Seeds of discontent?

India's first legislation aimed at protecting farmers' rights raises many apprehensions

 
Last Updated: Saturday 04 July 2015

 Holding on to a bright future (Credit: Rustam vania/cse)the much-awaited Protection of Plant Varieties and Farmers' Rights Bill 1999 was recently passed by the Lok Sabha. The bill, which is the first attempt to protect the rights of farmers, has been termed as 'far from perfect' by experts, who have questioned its viability. The bill is awaiting Rajya Sabha's clearance. It is a result of the government's commitment to the Trade Related Intellectual Property Rights (trips) agreement, signed under the World Trade Organisation (wto) regime. As per the provisions of the trips agreement, the signatories are allowed to protect their seed varieties by either taking out patents on them, creating a sui generis system (a unique set of laws) or through a combination of both.

The bill recognises the farmers as breeders, cultivators and conservers of the seeds in their possession. It provides them the right to register a variety that they have evolved over a period of time. The bill also gives the farmers the legal sanction to sell their seeds, which was not in place before. But a farmer shall not be entitled to such rights in cases where the sale is for the purpose of reproduction under a commercial marketing system. Moreover, farmers can get their evolved varieties registered only if they are able to 'conform to the criteria of novelty, distinctiveness, uniformity and stability.'

As per the bill, farmers can sell only those patented seeds that are not branded under their name. A lawsuit can be filed against any farmer who is found guilty of selling patented seeds or acquiring a 'brand name' similar to the company's patent name. Farmers could be prosecuted in these cases, unless they prove that these were 'acts of innocence'. The bill also grants scientific researchers the right to conduct experiments with a branded variety in order to create new ones. One of the main provisions of the bill is the establishment of a National Gene Fund, which would facilitate 'benefit sharing' between the farmers and anybody interested in their knowledge. The bill also calls for setting up of the Protection of Plant Varieties and Farmers' Rights Authority. Special mention has been made in the bill about essentially derived varieties (edv) of seeds. The bill categorises edv seeds as "derived from the initial variety but clearly distinguishable from it". Permission for using edv would be granted by the authority.
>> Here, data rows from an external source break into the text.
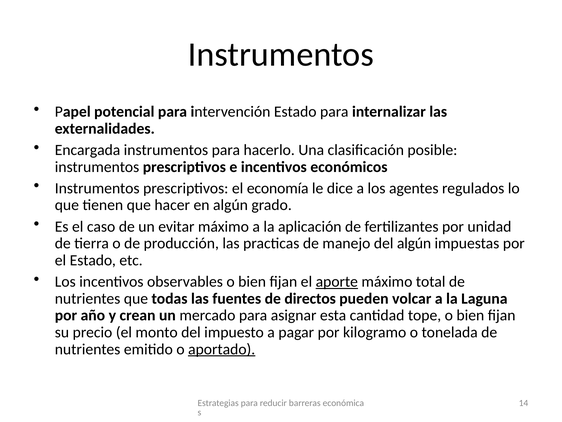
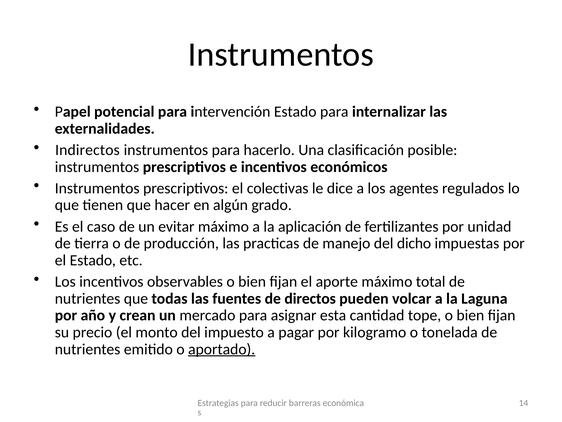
Encargada: Encargada -> Indirectos
economía: economía -> colectivas
del algún: algún -> dicho
aporte underline: present -> none
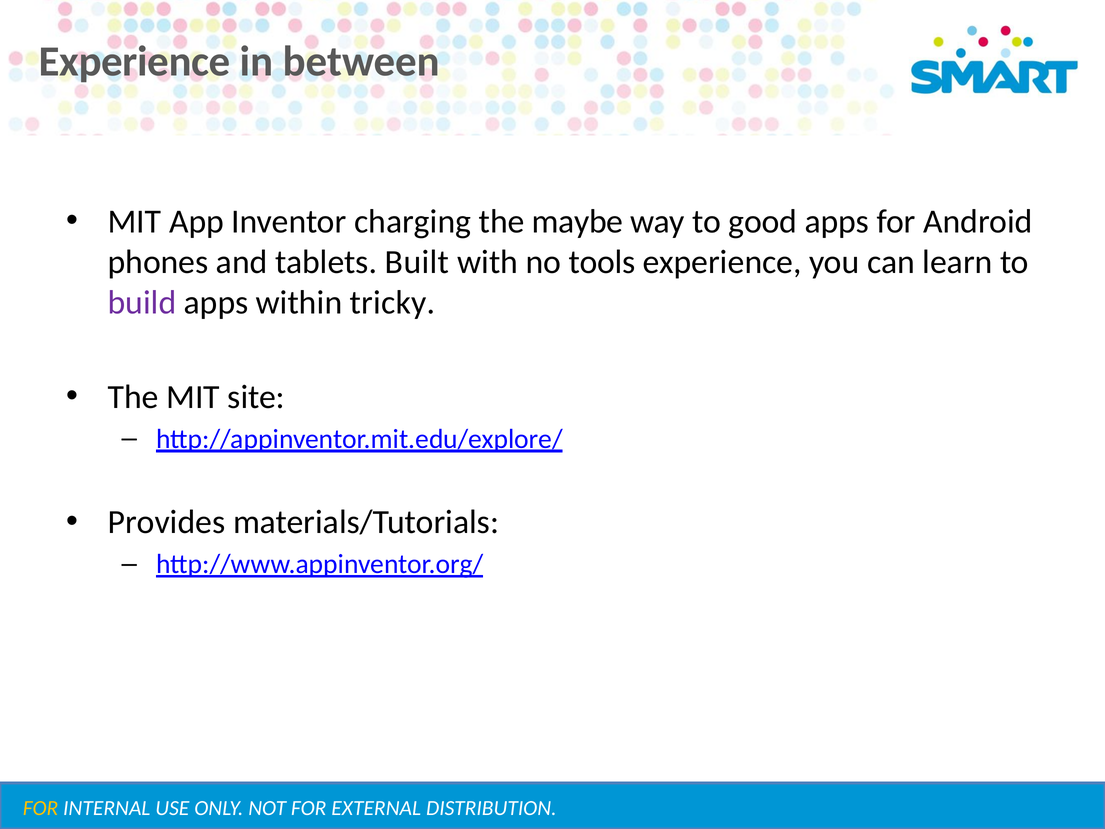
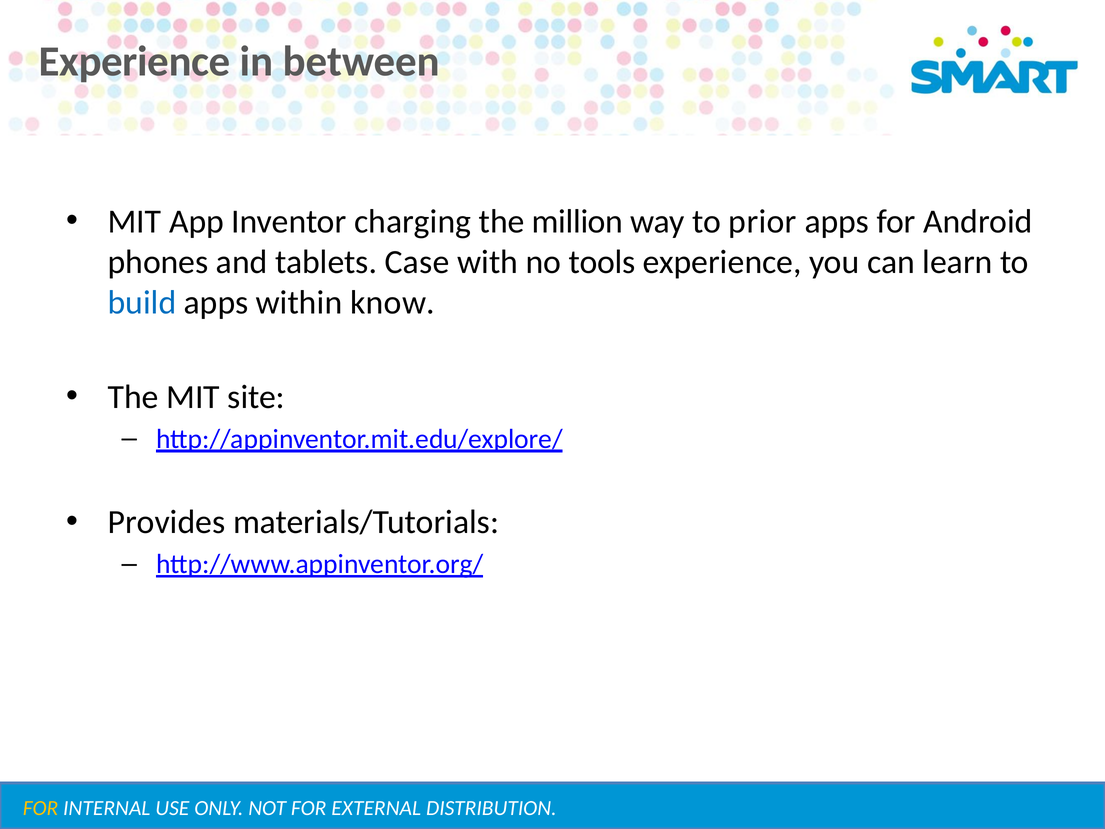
maybe: maybe -> million
good: good -> prior
Built: Built -> Case
build colour: purple -> blue
tricky: tricky -> know
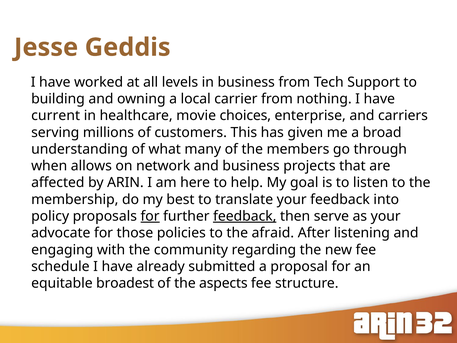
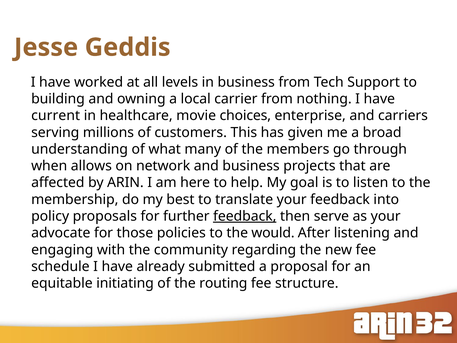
for at (150, 216) underline: present -> none
afraid: afraid -> would
broadest: broadest -> initiating
aspects: aspects -> routing
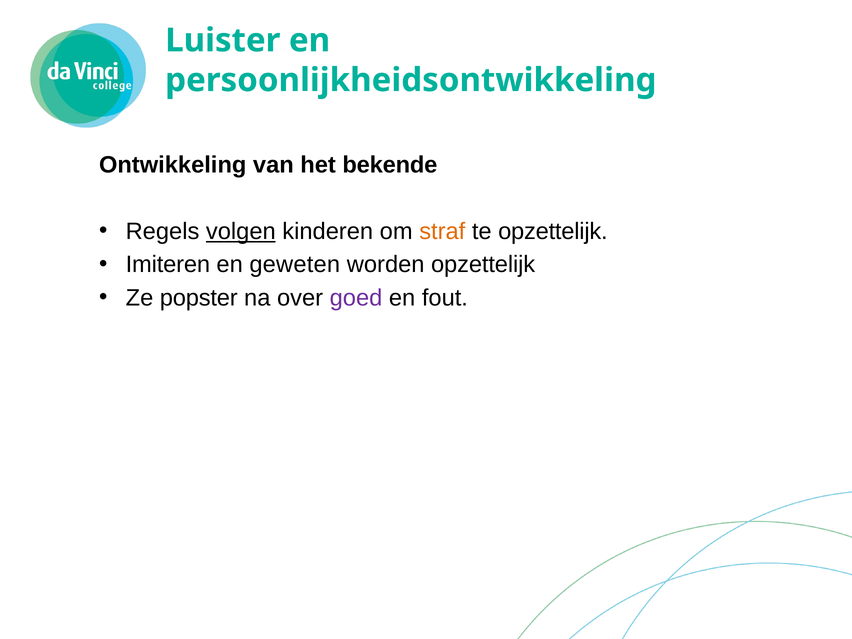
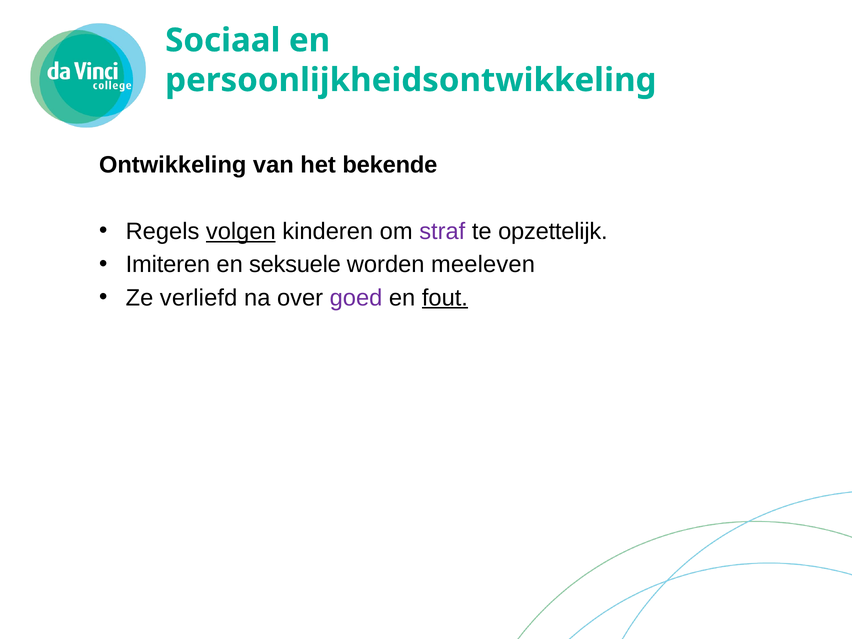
Luister: Luister -> Sociaal
straf colour: orange -> purple
geweten: geweten -> seksuele
worden opzettelijk: opzettelijk -> meeleven
popster: popster -> verliefd
fout underline: none -> present
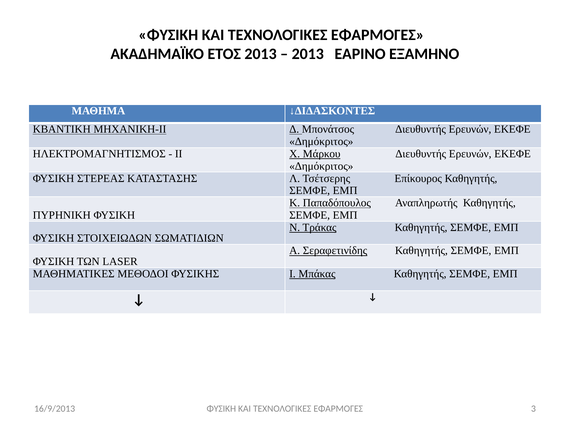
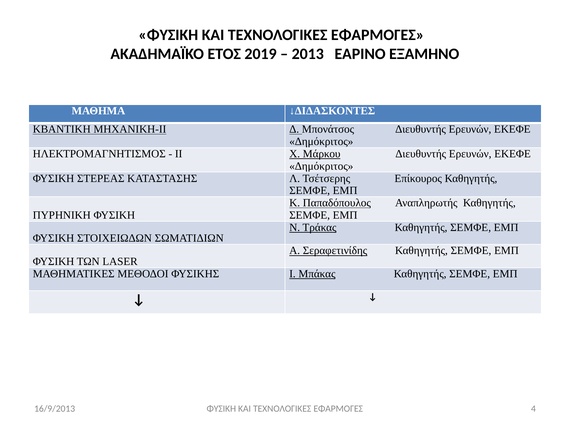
ΕΤΟΣ 2013: 2013 -> 2019
3: 3 -> 4
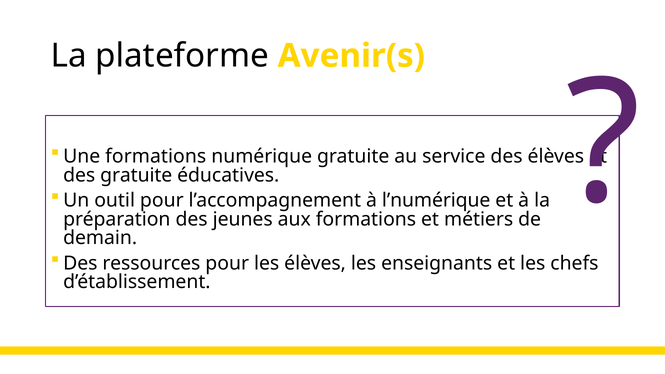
Suman Sahai of Gene Campaign, a Delhi-based non-governmental organisation (ngo), says the bill is a positive step. "The bill would help in giving recognition to those farmers who have preserved traditional knowledge," said M S Swaminathan, chairperson of the Chennai-based M S Swaminathan Research Foundation (see p48). S K Sinha, senior scientist at the New Delhi-based Indian Agricultural Research Institute, agrees with him. He says, "The bill would help farmers who have developed a unique tradition of selecting seeds over hundreds of years."

However, other experts opine that the bill leaves much to be desired. They allege that it replicates a legislation of the Union for the Protection of New Varieties of Plants (upov), whose members consist of industrialised nations. " upov is a charter for multinational companies and it is anti-farmer," says Rajeev Dhavan, director of the Public Interest Legal Support and Research Centre, a Delhi-based ngo . "It is unfortunate that the government did not prepare itself well for the wto regime," rues Sinha. "Though said to be a farmers' rights bill, its procedures are cumbersome," alleges Ashish Kothari, founder member of Kalpavriksh, a Pune-based ngo.

But despite these views and the bill being along the lines of upov, most experts say that it is a good beginning for recognising the rights of the farmers. It should be effectively implemented for its worthiness to be judged in the future.